In der ersten Hälfte des 18. Jahrhunderts entstand das heutige Schloss. Carl Wilhelm von Oppel, verheiratet mit einer von Lüttichau, erwarb das Rittergut 1811. Sein Sohn verkaufte es 1850 an den Verleger Friedrich Brockhaus. Dieser besaß das Rittergut neun Jahre lang. Nach ihm gab es mehrere Besitzer, die Prossen jeweils nur für kurze Zeit besaßen. Olga Gräfin Chotek von Chotkowa und Wognin verkaufte 1863 an Moritz Ernst Louis Borßdorf, der im folgenden Jahr an die Familie Hachenberger verkaufte. 1869 fielen Teile des Rittergutes einem Brand zum Opfer. Von 1880 bis 1900 nannte Heinrich Curt von Arnim das Rittergut Prossen sein Eigen. Er hatte es ersteigert und ließ um 1890 bauliche Änderungen vornehmen. 1900 erwarb Fritz Heller das Rittergut und verpachtete es. Die Nationalsozialisten verfolgten Fritz Heller und enteigneten ihn. Das Rittergut wurde 1939 an die Sächsische Bauernsiedlung GmbH verkauft und stand zunächst leer. Gegen Ende des Zweiten Weltkrieges zeigte der Zirkus Sarrasani Interesse am Rittergut als Lagerstätte.

1945
Noch bis 1946 nutzten Firmen, unter anderem Siemens, das Schloss zur Unterbringung von Betriebsteilen.

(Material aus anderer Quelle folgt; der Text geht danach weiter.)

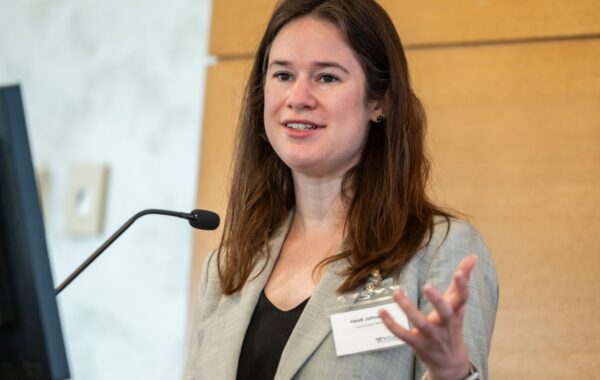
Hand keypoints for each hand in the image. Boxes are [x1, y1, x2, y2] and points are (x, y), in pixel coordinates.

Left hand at [379, 255, 476, 379]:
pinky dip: (392, 324)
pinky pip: (403, 335)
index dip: (462, 286)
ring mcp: (431, 336)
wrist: (450, 364)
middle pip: (444, 312)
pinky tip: (381, 311)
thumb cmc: (452, 327)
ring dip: (408, 308)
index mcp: (455, 312)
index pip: (462, 298)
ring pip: (420, 323)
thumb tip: (472, 256)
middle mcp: (445, 324)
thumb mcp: (458, 305)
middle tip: (427, 285)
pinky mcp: (417, 344)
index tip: (458, 273)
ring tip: (396, 292)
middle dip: (437, 300)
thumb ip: (463, 280)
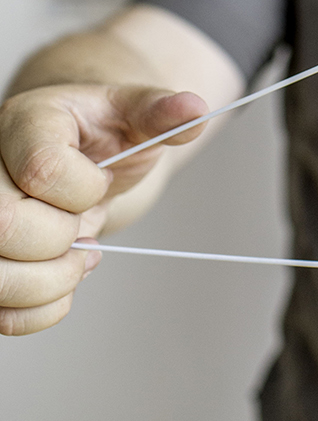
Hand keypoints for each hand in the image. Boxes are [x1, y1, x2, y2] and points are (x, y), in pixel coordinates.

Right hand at [0, 83, 205, 335]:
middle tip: (85, 226)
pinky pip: (0, 312)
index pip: (43, 170)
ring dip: (51, 282)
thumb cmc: (103, 134)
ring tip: (77, 257)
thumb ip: (160, 112)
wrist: (79, 155)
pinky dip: (40, 310)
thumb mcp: (135, 114)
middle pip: (6, 226)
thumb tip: (194, 107)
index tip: (100, 179)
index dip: (86, 189)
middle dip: (64, 240)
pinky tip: (62, 280)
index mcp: (24, 123)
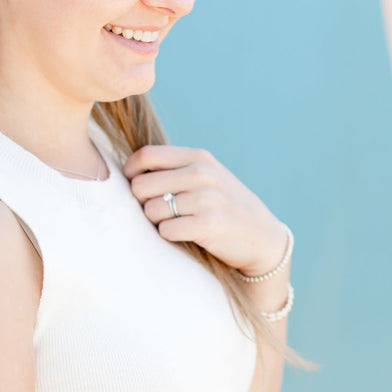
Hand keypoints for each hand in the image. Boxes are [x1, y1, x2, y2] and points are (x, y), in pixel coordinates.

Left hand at [122, 144, 286, 276]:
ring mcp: (207, 199)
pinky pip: (166, 230)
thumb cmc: (223, 205)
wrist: (262, 236)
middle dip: (141, 201)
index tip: (132, 183)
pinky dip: (168, 234)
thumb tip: (129, 172)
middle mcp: (202, 174)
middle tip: (155, 209)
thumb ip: (174, 169)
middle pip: (141, 185)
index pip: (147, 155)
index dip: (131, 171)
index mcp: (198, 157)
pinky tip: (181, 234)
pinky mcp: (210, 225)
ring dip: (155, 220)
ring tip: (172, 222)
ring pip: (151, 210)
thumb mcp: (206, 177)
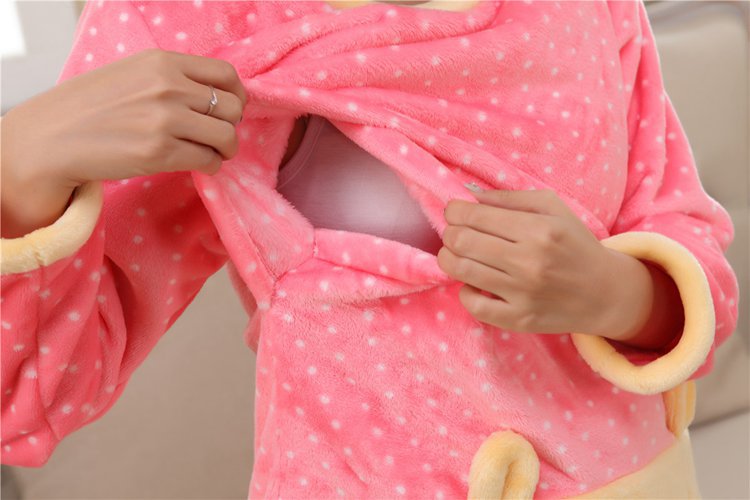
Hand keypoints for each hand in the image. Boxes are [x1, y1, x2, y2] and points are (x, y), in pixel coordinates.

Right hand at [4, 48, 246, 190]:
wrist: (53, 137)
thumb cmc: (91, 107)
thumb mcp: (132, 73)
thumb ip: (172, 78)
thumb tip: (215, 96)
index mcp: (163, 63)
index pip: (226, 75)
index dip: (237, 96)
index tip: (231, 110)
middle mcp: (168, 87)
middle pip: (232, 108)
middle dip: (231, 125)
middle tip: (217, 136)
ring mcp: (165, 120)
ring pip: (226, 137)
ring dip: (226, 149)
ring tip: (213, 153)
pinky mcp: (160, 153)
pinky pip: (209, 161)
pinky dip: (212, 166)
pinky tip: (200, 165)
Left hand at [438, 187, 616, 334]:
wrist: (605, 292)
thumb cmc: (575, 244)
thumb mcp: (552, 209)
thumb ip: (509, 198)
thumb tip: (469, 194)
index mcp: (538, 229)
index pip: (474, 215)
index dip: (454, 211)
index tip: (454, 212)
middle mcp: (529, 261)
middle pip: (461, 241)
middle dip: (449, 233)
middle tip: (455, 233)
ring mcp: (523, 293)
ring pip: (461, 270)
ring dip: (449, 258)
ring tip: (457, 254)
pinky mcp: (519, 319)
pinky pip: (473, 305)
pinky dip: (464, 292)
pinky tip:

Nachdem das Rittergut 1951 abbrannte, blieben nur das Schloss sowie ein Teil des Verwaltungsgebäudes übrig.

Nachwendezeit
Nach der Wiedervereinigung Deutschlands wurden von insgesamt zehn Antragsparteien aus Liechtenstein und den USA Rückübertragungsansprüche für den Schlosspark erfolgreich geltend gemacht.

Heutige Nutzung
Einige Zeit lang wurde das Schloss durch die neuen Besitzer bewohnt und der Heimatverein nutzte ein Büro. Die Nutzung wurde augenscheinlich aufgegeben. Das Schloss macht einen leeren Eindruck.